New owners took over the restaurant about a year-and-a-half-ago.

NNSL Media has made multiple attempts to reach the owners to confirm the existence of a “new business plan” and to learn how it affects Strus.

Following Sherina’s Facebook post, comments – and angry reactions – poured in.

Chris Strus. Facebook photo.

“He’s been there for years and is always smiling and working hard! They lost my business!” wrote one frustrated online user.

“This is so not right. He was so good there. He was the bright spark there. He worked harder than anyone,” commented another.

“This makes me so mad!! How many years I saw him working hard there and always a smile on his face,” stated another Facebook user.

Others urged Chris to file a human rights complaint, while some suggested boycotting the Old Airport Road location all together.

Sherina lives in Ontario. She said she’s receiving information about Chris through her mother.

She’s trying to receive copies of her brother’s employment record, along with a letter indicating he’d been laid off.

“We want to find out if we can take legal action on this or not,” said Sherina, citing comments from Facebook users who said the layoff amounted to discrimination.

But Lynn Elkin, executive director at Inclusion NWT – a non-profit group that connects individuals who self-identify as having a disability with employment training and opportunities – says emotionally-charged online commentary has produced misinformation related to Chris’s situation.

“There’s a whole lot of inaccurate information out there,” Elkin told Yellowknifer.

Elkin said she couldn’t go into specifics about Chris’ personal file, but said it was her understanding that multiple Tim Hortons employees, not just Chris, may also be laid off.

“He’s not necessarily the only one who is impacted because they are making changes. We don’t have all the details, so we don’t know. But this is not a get-rid-of-one person (kind of situation)."

According to Elkin, Chris is not disappointed with his pending departure, and that he’s looking forward to new opportunities in the workforce.

“Everything was done in accordance with the NWT Employment Standards Act. Everything, so there’s nothing illegally inappropriate here,” she added.

“Do we feel there is a huge issue here? Not one that we have not addressed and dealt with. In this case, the individual is actually OK with what’s happening.”

Despite Elkin’s assertions Chris is not disappointed ahead of his layoff, his sister Sherina said Chris needs structure and stability - two things he found at his job at Tim Hortons.

“It’s really upsetting to hear from my mother that he’s upset with this change,” said Sherina.

“My major concern is that they didn’t take into consideration Chris’ disability and how much of a hard worker he is. He brightened everyone’s day.”

Sherina also worries that Chris will have to start from scratch.

“He’s gotta adapt to a new position, make himself feel comfortable again. It’s really, really upsetting for him to go through that because it’s so stressful,” she said.

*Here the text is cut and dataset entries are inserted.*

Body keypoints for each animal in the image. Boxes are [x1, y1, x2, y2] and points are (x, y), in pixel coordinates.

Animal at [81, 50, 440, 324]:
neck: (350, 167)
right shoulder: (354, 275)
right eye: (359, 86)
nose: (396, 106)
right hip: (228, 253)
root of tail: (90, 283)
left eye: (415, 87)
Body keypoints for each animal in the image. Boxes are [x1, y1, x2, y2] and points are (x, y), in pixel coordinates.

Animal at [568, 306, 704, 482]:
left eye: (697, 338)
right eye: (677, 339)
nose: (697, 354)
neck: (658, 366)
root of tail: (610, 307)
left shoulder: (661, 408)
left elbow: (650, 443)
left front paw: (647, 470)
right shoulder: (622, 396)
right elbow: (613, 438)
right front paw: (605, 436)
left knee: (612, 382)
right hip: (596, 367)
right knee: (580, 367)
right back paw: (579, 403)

Both temporary and permanent layoffs fall under the territory’s Employment Standards Act.
Human rights complaints can be filed if factors like one’s disability, nationality and sexual orientation are believed to have played a role in an employer's decision to terminate, layoff or replace an employee.

Inclusion NWT released a formal statement on Friday, in which they emphasized their continued strong partnership with Tim Hortons.

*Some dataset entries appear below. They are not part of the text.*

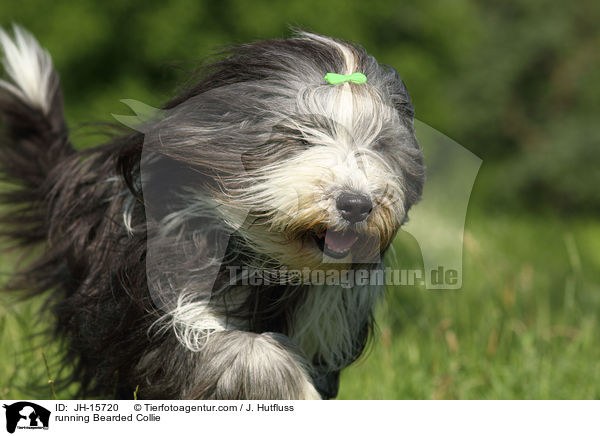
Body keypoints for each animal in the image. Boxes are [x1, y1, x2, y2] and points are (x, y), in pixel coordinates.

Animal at [0, 26, 424, 398]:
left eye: (380, 143)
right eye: (299, 137)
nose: (356, 205)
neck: (270, 270)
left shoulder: (326, 327)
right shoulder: (177, 307)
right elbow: (250, 353)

“In light of recent social media posts regarding Tim Hortons’ inclusive hiring record, Inclusion NWT wishes to emphasize that we are thankful that Tim Hortons in Yellowknife demonstrates an ongoing commitment to increasing workplace diversity.

"We hope more Yellowknife businesses will follow their lead this spring by providing employment opportunities for individuals with disabilities,” the statement read.

While Sherina seeks answers, she hopes the community can pull together to find some employment options for Chris — she's already received hiring tips from several online commentators.